Kingsley Uyi Idehen said...

Alon,

It would be nice if the underlying GUIDs for the Table Records are exposed as HTTP URIs. By doing this you create a powerful mechanism for meshing/fusing disparate data sources on the Web. Basically, you play well with the Linked Data meme.

Also, you end up with a more powerful Virtualization mechanism for Web Addressable Data.

You call it "Dataspaces" and I call the same thing "Data Spaces" (nee. Virtuoso Database Technology) :-)


Kingsey

Kingsley Idehen said...

Two little typo corrections.

I meant: Virtual Database Technology re. what you call DataSpaces.

Kingsley (the 2nd fix re. my own name typo) .

Marshall said...

Alon,

Congrats on Fusion Tables - As a teacher, I love visualizing data and being able to show such to my students. I plan to try it out really soon.

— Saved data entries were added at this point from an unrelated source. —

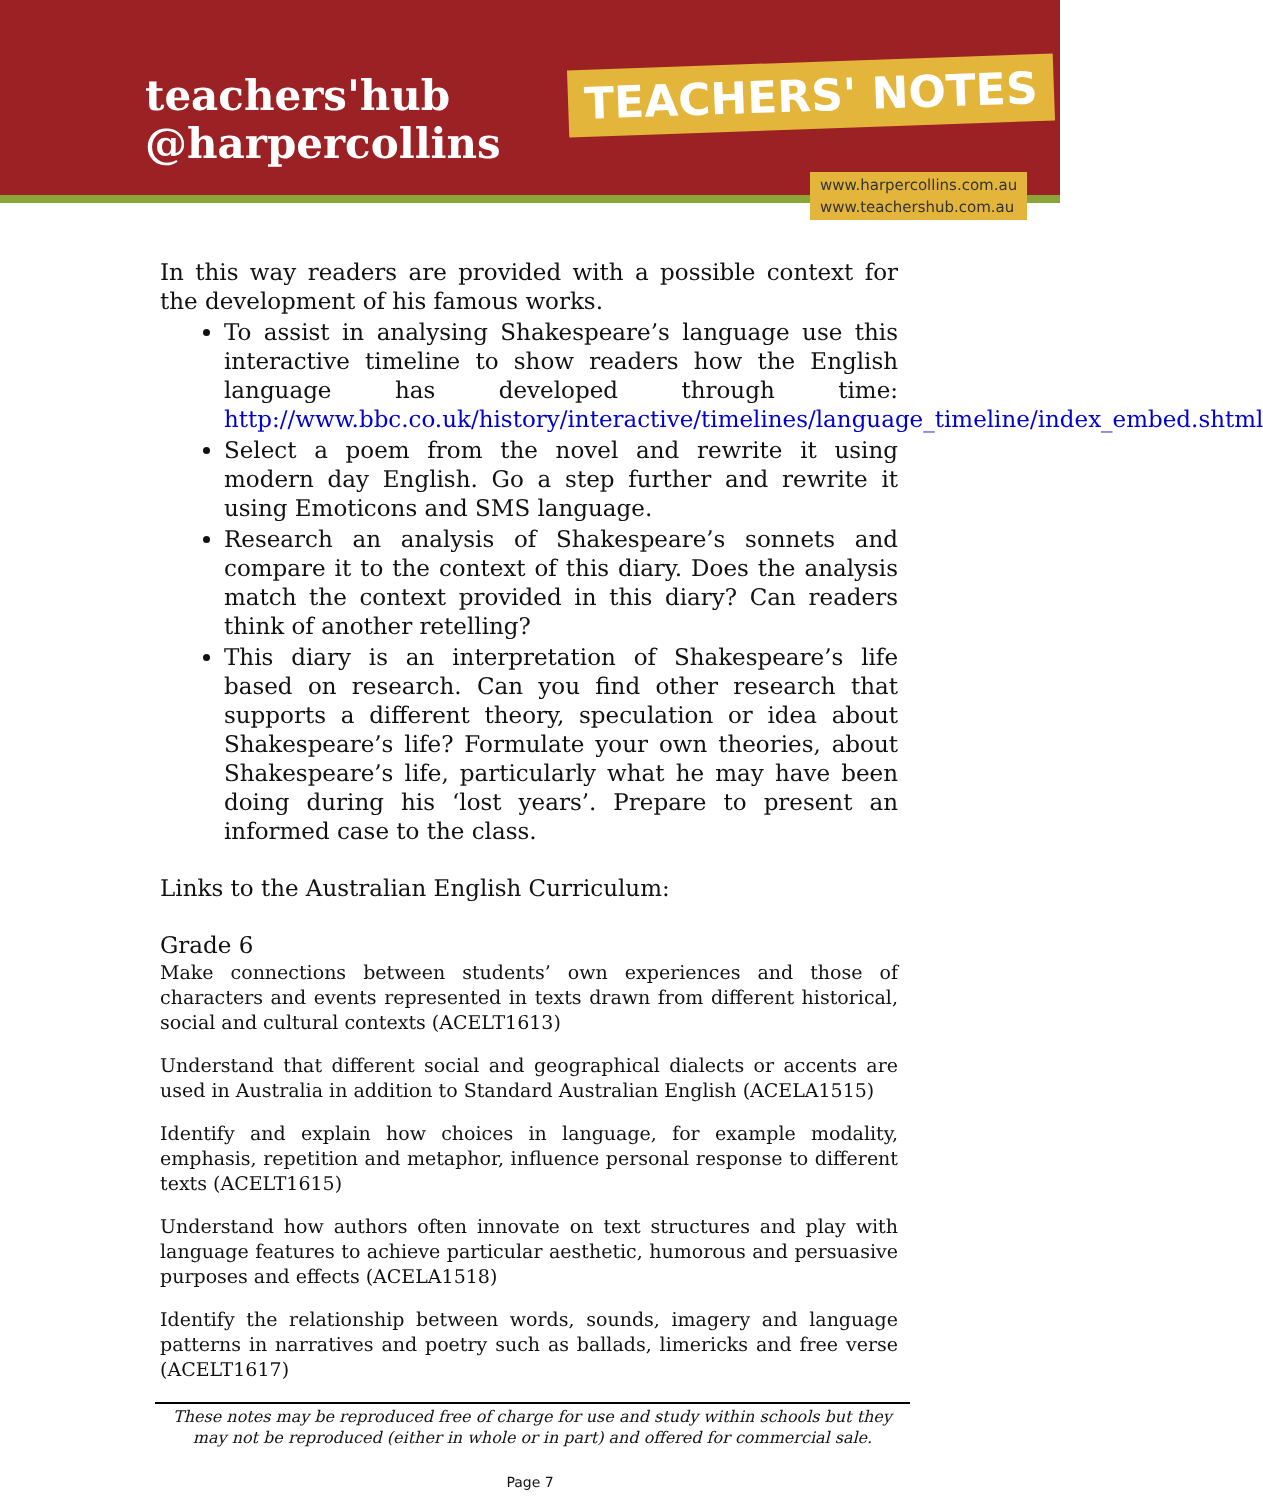teachers'hub
@harpercollins
TEACHERS' NOTES
www.harpercollins.com.au
www.teachershub.com.au
In this way readers are provided with a possible context for the development of his famous works.
To assist in analysing Shakespeare’s language use this interactive timeline to show readers how the English language has developed through time: http://www.bbc.co.uk/history/interactive/timelines/language_timeline/index_embed.shtml
Select a poem from the novel and rewrite it using modern day English. Go a step further and rewrite it using Emoticons and SMS language.
Research an analysis of Shakespeare’s sonnets and compare it to the context of this diary. Does the analysis match the context provided in this diary? Can readers think of another retelling?
This diary is an interpretation of Shakespeare’s life based on research. Can you find other research that supports a different theory, speculation or idea about Shakespeare’s life? Formulate your own theories, about Shakespeare’s life, particularly what he may have been doing during his ‘lost years’. Prepare to present an informed case to the class.
Links to the Australian English Curriculum:
Grade 6
Make connections between students’ own experiences and those of characters and events represented in texts drawn from different historical, social and cultural contexts (ACELT1613)
Understand that different social and geographical dialects or accents are used in Australia in addition to Standard Australian English (ACELA1515)
Identify and explain how choices in language, for example modality, emphasis, repetition and metaphor, influence personal response to different texts (ACELT1615)
Understand how authors often innovate on text structures and play with language features to achieve particular aesthetic, humorous and persuasive purposes and effects (ACELA1518)
Identify the relationship between words, sounds, imagery and language patterns in narratives and poetry such as ballads, limericks and free verse (ACELT1617)
These notes may be reproduced free of charge for use and study within schools but they may not be reproduced (either in whole or in part) and offered for commercial sale.
Page 7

May I veer slightly off topic? Would you know the engineer who could help me with my latest spreadsheet fantasy request?

http://www.google.com/support/forum/p/Google+Docs/thread?tid=14d3480d5b0a6769&hl=en

Thanks,

marshallforrester@gmail.com

DanYamins said...

Hi -- so you post it said:

"We also showed how to leverage 2.5 million table schemas that were part of this collection. This collection is now available to the research community."

just wondering ... where are these tables available?

Thank,
Dan